- Work task -
Whenever a line in the data holds the string "lähetysten", copy that line.

-- Data supplied follows --

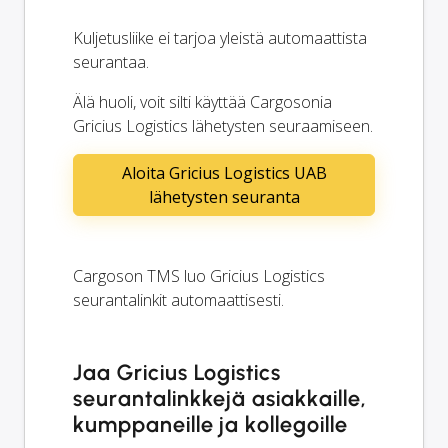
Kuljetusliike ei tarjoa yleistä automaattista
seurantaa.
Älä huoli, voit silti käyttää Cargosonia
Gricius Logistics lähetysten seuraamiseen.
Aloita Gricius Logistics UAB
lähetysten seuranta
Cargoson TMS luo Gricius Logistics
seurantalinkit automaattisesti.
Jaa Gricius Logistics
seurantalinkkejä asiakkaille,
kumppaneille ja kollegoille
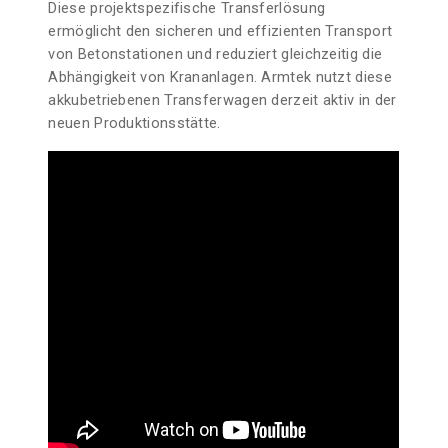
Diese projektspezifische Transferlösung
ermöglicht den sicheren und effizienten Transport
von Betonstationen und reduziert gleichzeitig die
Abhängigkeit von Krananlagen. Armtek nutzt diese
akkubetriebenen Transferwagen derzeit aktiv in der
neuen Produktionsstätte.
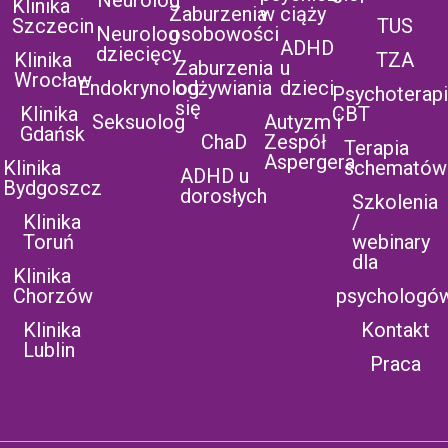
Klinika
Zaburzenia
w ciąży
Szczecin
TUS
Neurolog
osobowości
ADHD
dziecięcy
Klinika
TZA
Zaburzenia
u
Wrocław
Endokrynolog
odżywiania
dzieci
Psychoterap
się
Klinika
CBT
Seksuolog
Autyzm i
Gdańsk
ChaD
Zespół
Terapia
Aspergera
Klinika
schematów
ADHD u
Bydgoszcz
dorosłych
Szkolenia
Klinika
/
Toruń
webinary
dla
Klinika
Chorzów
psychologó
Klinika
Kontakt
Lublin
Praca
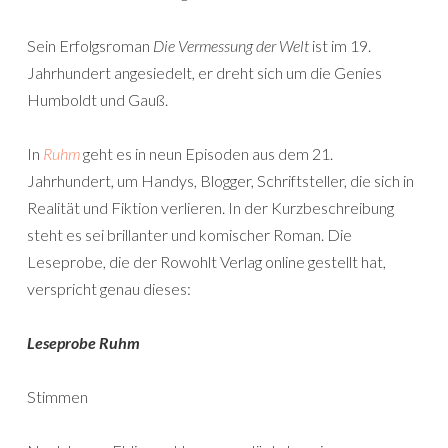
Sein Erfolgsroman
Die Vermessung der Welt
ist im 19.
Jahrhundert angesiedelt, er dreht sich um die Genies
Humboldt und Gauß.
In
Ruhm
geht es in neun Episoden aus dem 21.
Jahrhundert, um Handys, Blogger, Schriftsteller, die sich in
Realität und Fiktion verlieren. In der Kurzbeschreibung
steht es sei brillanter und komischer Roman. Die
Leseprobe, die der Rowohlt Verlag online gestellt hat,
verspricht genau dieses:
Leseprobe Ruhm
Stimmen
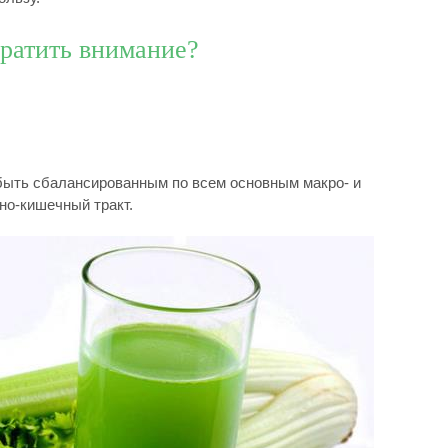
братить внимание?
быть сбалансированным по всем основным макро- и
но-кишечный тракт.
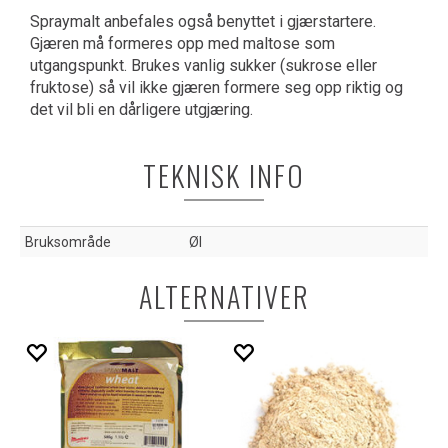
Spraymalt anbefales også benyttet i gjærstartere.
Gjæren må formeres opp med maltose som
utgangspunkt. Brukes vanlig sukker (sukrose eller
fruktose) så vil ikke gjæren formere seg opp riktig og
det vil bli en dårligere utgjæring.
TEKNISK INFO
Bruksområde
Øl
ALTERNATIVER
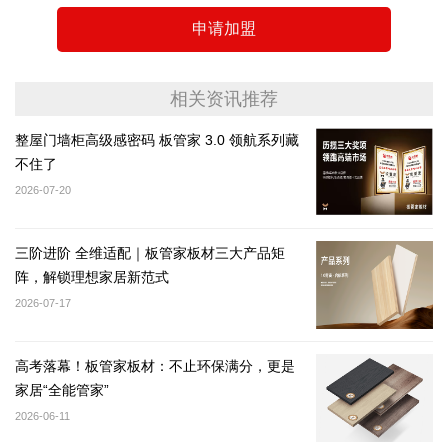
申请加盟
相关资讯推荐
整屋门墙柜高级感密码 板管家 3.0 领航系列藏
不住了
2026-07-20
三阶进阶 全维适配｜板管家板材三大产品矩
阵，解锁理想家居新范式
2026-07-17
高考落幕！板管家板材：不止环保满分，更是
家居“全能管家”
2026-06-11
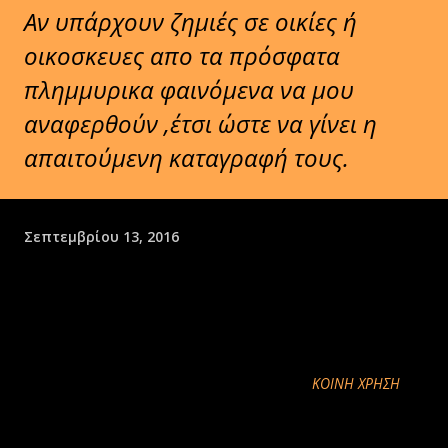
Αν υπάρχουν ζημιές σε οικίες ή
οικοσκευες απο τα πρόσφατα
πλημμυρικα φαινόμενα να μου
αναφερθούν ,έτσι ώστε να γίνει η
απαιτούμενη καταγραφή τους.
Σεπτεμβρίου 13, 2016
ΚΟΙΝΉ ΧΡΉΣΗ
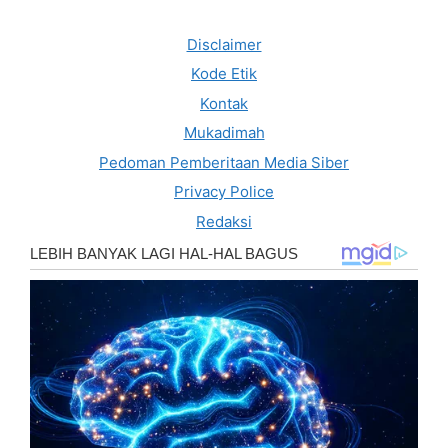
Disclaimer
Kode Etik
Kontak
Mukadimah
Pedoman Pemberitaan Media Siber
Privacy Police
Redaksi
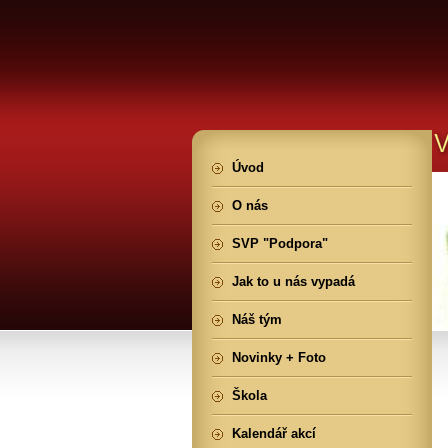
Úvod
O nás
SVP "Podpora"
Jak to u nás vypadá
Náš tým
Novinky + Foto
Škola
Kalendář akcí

-- Data supplied concluded --

- Reply to the task -
Gricius Logistics lähetysten seuraamiseen.
lähetysten seuranta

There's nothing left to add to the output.